## Task directions
This exercise calls for the data below to be retyped exactly, minus any images.

## Records for this task
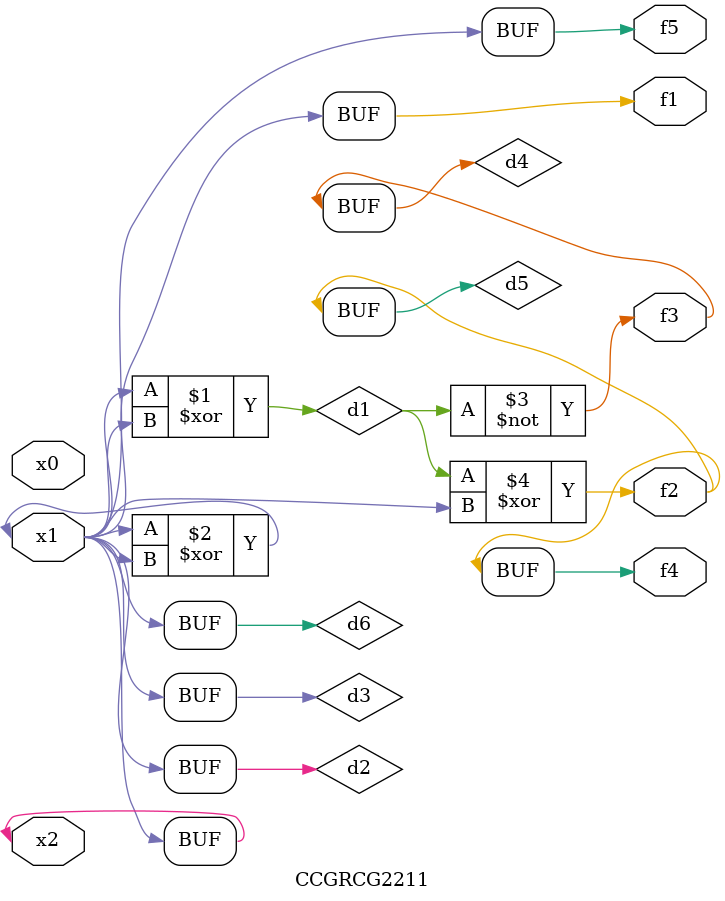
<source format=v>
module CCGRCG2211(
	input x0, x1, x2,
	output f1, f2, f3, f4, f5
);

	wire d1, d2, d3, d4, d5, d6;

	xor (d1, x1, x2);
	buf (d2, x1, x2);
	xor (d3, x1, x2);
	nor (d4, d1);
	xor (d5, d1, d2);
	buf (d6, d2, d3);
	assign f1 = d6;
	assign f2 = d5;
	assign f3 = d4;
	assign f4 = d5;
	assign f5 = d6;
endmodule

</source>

## Result of this exercise
<source format=v>
module CCGRCG2211(
	input x0, x1, x2,
	output f1, f2, f3, f4, f5
);

	wire d1, d2, d3, d4, d5, d6;

	xor (d1, x1, x2);
	buf (d2, x1, x2);
	xor (d3, x1, x2);
	nor (d4, d1);
	xor (d5, d1, d2);
	buf (d6, d2, d3);
	assign f1 = d6;
	assign f2 = d5;
	assign f3 = d4;
	assign f4 = d5;
	assign f5 = d6;
endmodule

</source>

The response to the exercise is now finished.